The STAR index is generated from the standard Genome Reference Consortium Human Build 38 (GRCh38) released by the Broad Institute, as described in GTEx analysis pipeline.
The STAR index uses GENCODE comprehensive gene annotations. For more detailed information please refer to the GENCODE documentation under “Genome Annotations” section.
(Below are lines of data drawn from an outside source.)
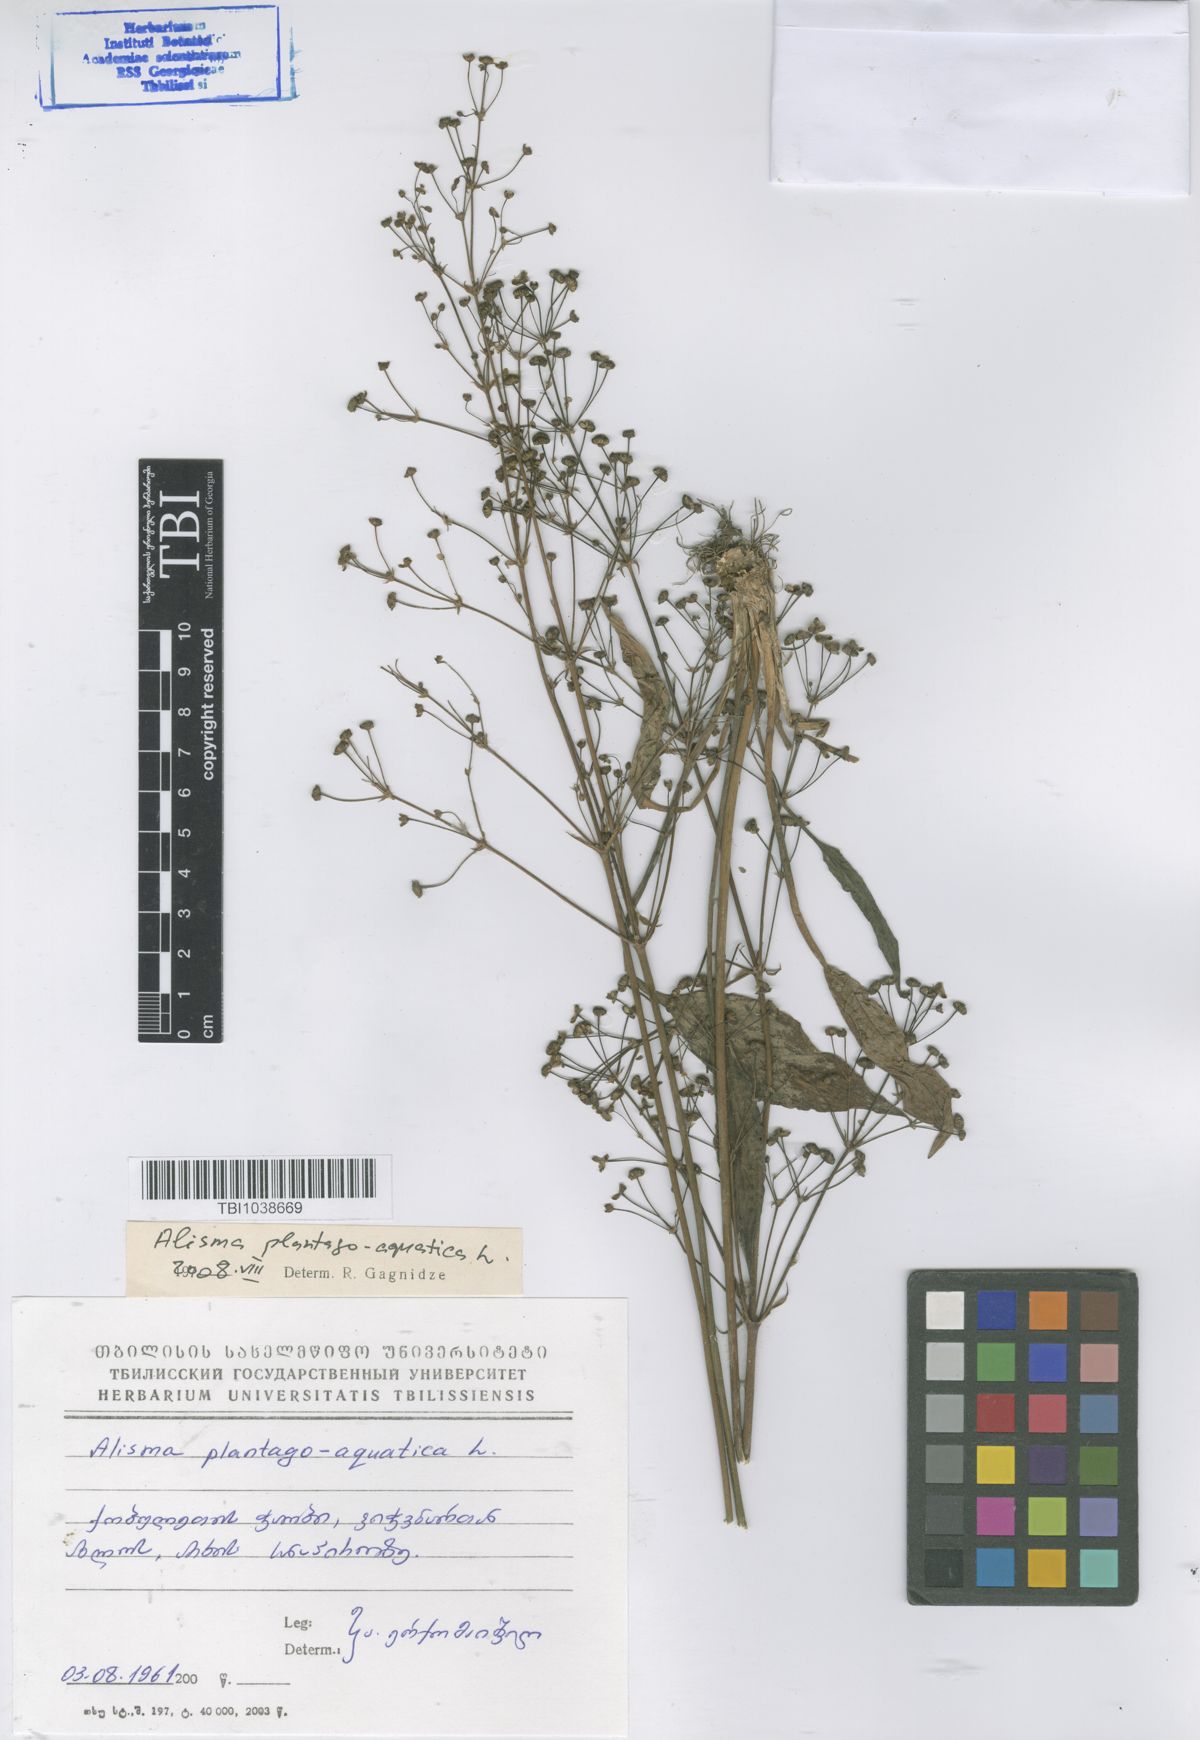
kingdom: Plantae
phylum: Tracheophyta
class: Liliopsida
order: Alismatales
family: Alismataceae
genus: Alisma
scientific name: Alisma plantago-aquatica
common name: Water-plantain
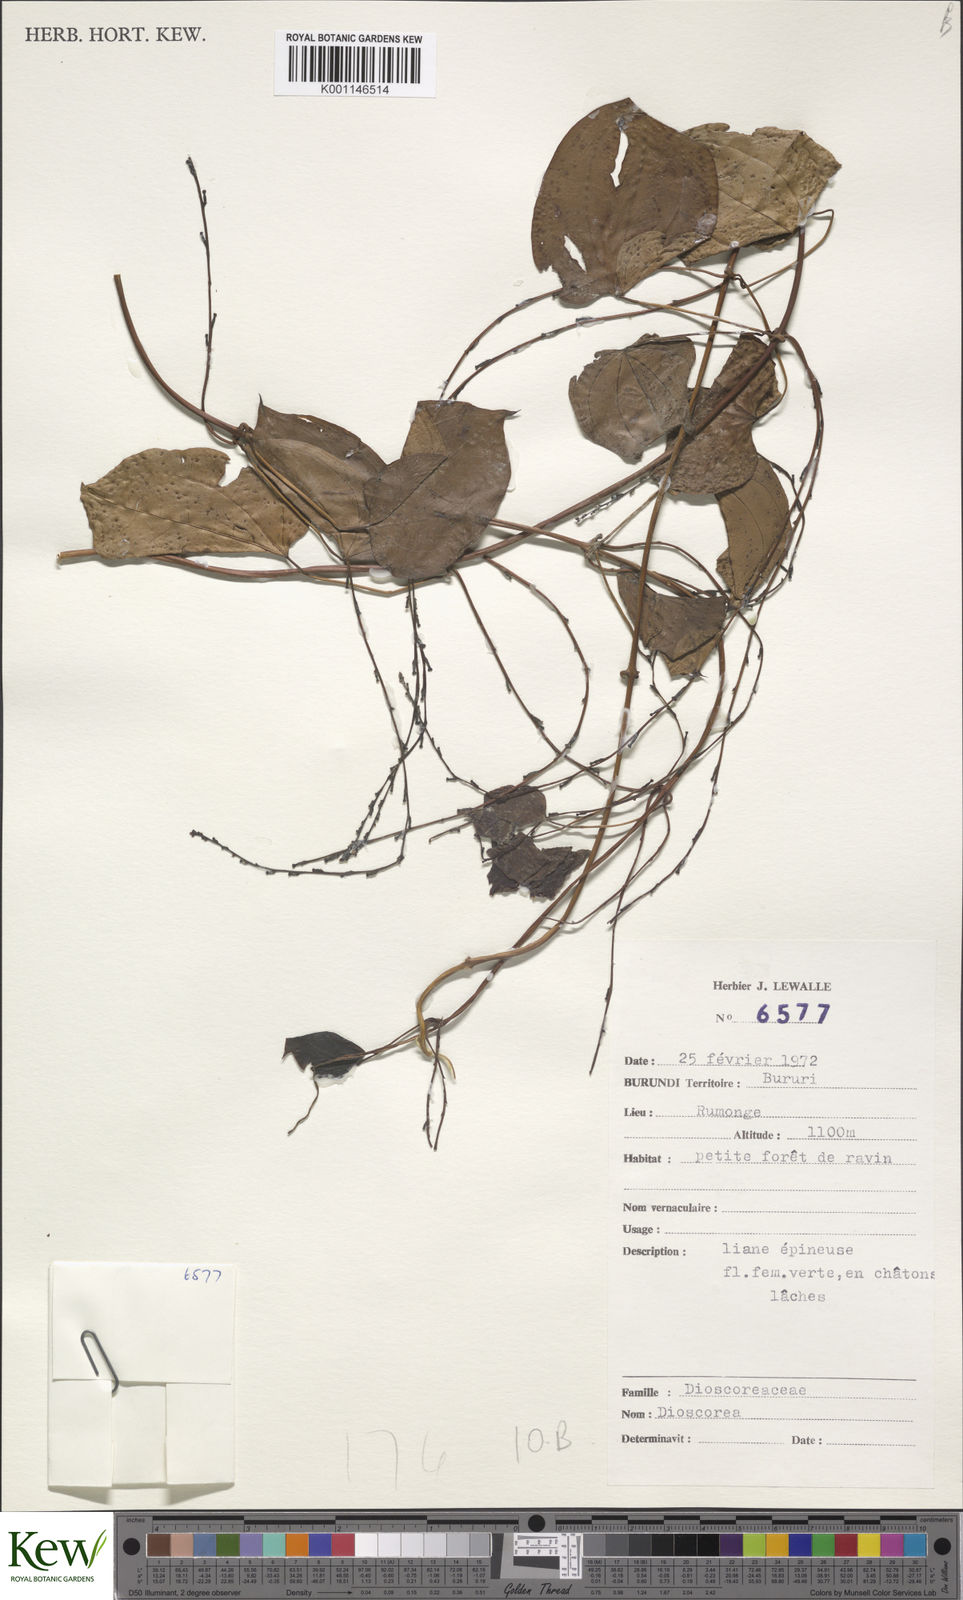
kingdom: Plantae
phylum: Tracheophyta
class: Liliopsida
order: Dioscoreales
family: Dioscoreaceae
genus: Dioscorea
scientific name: Dioscorea
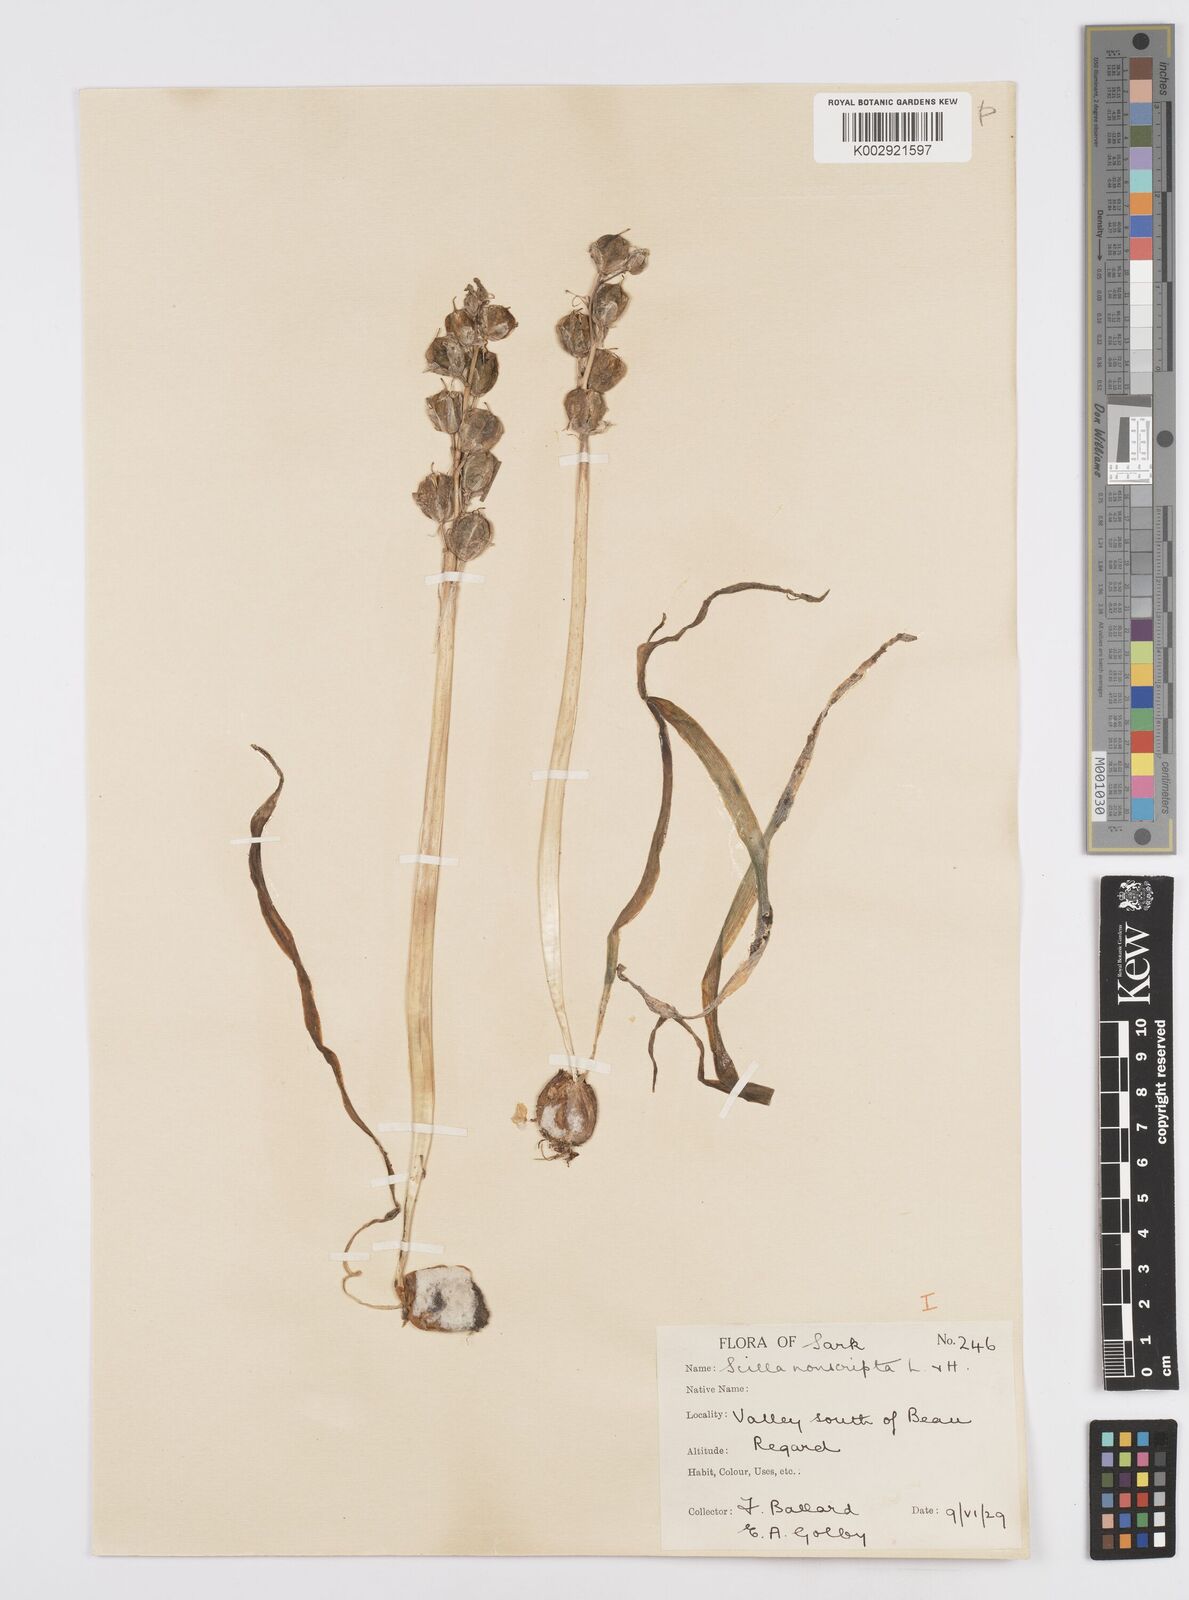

wget https://storage.googleapis.com/genomics-public-data/resources/broad/hg38/v0/Homo_sapiens_assembly38.fasta
with open('Homo_sapiens_assembly38.fasta', 'r') as fasta:
contigs = fasta.read()
contigs = contigs.split('>')
contig_ids = [i.split(' ', 1)[0] for i in contigs]
# exclude ALT, HLA and decoy contigs
filtered_fasta = '>'.join([c for i,c in zip(contig_ids, contigs)
if not (i[-4:]=='_alt' or i[:3]=='HLA' or i[-6:]=='_decoy')])
with open('Homo_sapiens_assembly38_noALT_noHLA_noDecoy.fasta', 'w') as fasta:
fasta.write(filtered_fasta)
samtools faidx Homo_sapiens_assembly38_noALT_noHLA_noDecoy.fasta
java -jar picard.jar \
CreateSequenceDictionary \
R=Homo_sapiens_assembly38_noALT_noHLA_noDecoy.fasta \
O=Homo_sapiens_assembly38_noALT_noHLA_noDecoy.dict
sentieon STAR \
--runMode genomeGenerate \
--genomeDir STARv2710b_assembly38_noALT_noHLA_noDecoy \
--genomeFastaFiles Homo_sapiens_assembly38_noALT_noHLA_noDecoy.fasta \
--sjdbGTFfile gencode.annotation.gtf \
--sjdbOverhang read_length-1
Sentieon implementation replicates the original STAR code. The current reference index was generated using Sentieon version 202308.01, corresponding to STAR version 2.7.10b.